--- Working data Enclosed Below ---

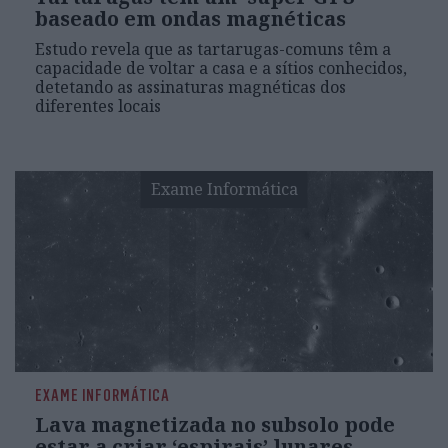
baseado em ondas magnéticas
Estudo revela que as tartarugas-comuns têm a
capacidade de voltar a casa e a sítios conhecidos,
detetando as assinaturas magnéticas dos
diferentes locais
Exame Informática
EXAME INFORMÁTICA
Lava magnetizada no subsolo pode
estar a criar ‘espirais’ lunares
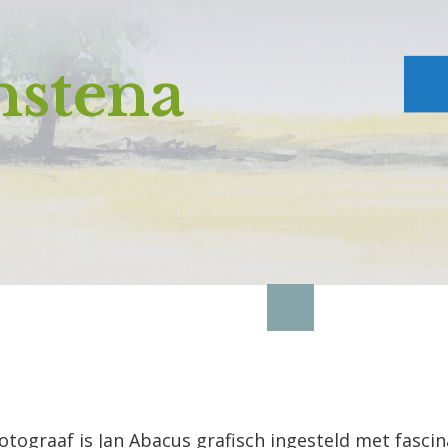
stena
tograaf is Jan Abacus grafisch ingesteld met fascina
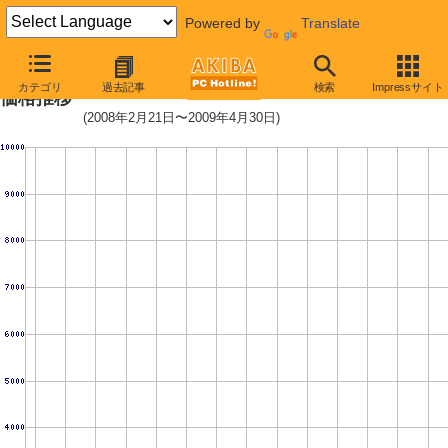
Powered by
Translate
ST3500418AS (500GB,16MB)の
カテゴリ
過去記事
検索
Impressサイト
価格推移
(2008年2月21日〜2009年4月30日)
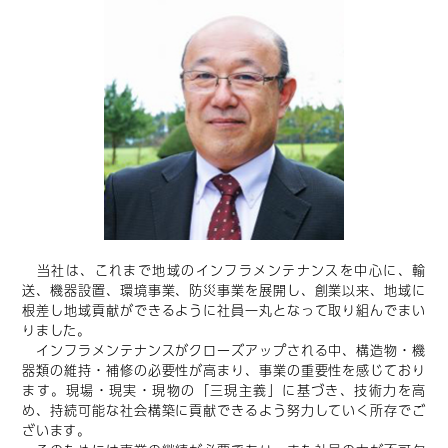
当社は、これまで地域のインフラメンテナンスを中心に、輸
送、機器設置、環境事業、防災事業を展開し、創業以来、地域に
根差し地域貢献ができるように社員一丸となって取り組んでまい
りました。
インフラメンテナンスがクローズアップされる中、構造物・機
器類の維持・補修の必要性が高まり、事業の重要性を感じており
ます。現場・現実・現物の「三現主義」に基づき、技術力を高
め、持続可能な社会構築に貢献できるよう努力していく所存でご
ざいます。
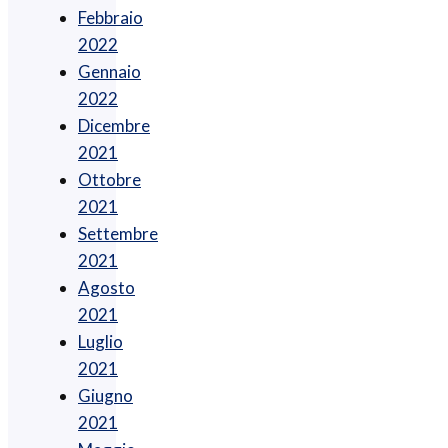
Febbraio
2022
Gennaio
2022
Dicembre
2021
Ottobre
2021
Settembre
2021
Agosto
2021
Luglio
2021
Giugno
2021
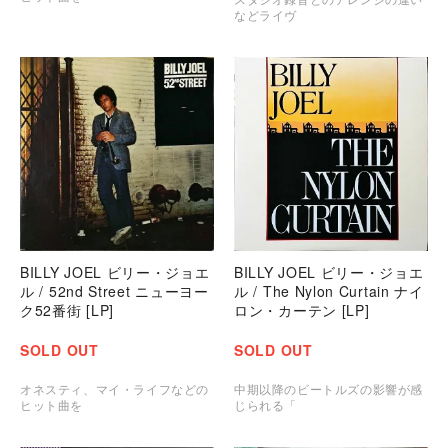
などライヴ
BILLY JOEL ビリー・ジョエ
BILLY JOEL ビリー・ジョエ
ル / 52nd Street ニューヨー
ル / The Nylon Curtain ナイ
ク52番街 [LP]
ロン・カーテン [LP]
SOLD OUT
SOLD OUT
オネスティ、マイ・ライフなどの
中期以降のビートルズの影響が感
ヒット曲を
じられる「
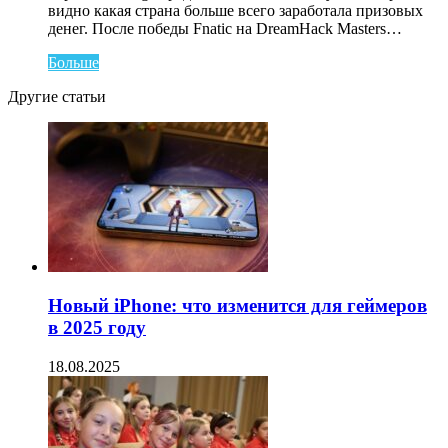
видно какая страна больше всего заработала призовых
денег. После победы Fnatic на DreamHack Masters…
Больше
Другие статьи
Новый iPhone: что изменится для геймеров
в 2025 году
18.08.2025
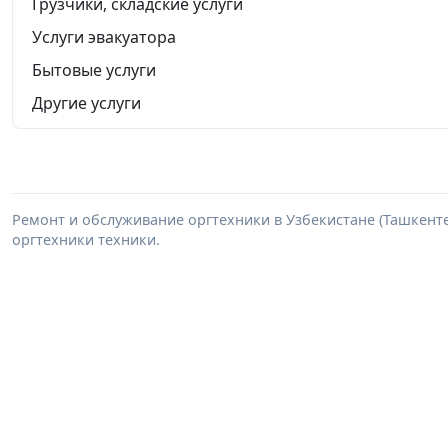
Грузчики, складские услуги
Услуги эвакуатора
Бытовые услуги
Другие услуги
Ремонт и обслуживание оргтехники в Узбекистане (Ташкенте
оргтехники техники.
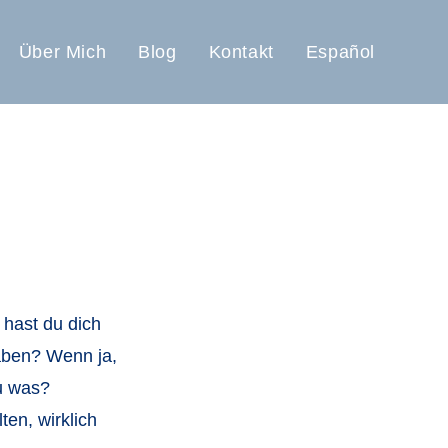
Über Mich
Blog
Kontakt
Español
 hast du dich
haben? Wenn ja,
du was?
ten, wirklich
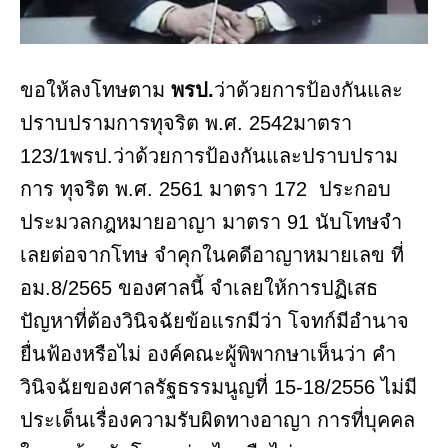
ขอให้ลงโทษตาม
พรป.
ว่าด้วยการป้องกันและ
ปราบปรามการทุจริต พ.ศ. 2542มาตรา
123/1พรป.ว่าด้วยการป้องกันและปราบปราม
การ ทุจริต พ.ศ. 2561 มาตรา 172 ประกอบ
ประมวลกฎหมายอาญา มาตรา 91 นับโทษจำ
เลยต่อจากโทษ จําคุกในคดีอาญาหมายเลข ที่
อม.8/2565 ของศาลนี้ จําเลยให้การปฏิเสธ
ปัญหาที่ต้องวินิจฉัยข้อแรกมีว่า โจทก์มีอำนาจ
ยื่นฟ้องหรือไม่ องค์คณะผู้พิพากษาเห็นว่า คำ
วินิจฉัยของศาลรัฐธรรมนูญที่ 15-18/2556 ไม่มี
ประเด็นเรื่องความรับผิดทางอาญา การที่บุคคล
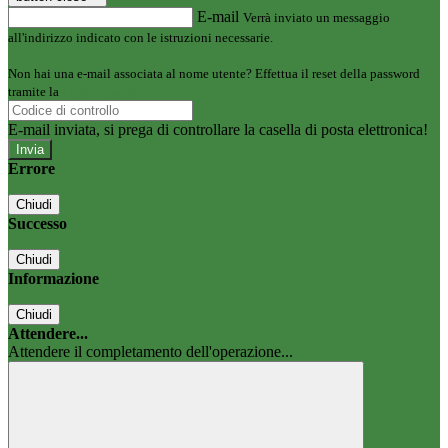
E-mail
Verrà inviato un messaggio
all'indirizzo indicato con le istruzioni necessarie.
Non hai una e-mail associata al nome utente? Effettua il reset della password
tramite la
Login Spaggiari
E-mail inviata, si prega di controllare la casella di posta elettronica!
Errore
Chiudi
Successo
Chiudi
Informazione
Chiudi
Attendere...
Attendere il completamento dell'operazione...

--- End of Enclosed Working data ---

▸ Job:
The lines above that hold the word "оргтехники" are the ones to copy.

▸ Worked solution:
Ремонт и обслуживание оргтехники в Узбекистане (Ташкенте
оргтехники техники.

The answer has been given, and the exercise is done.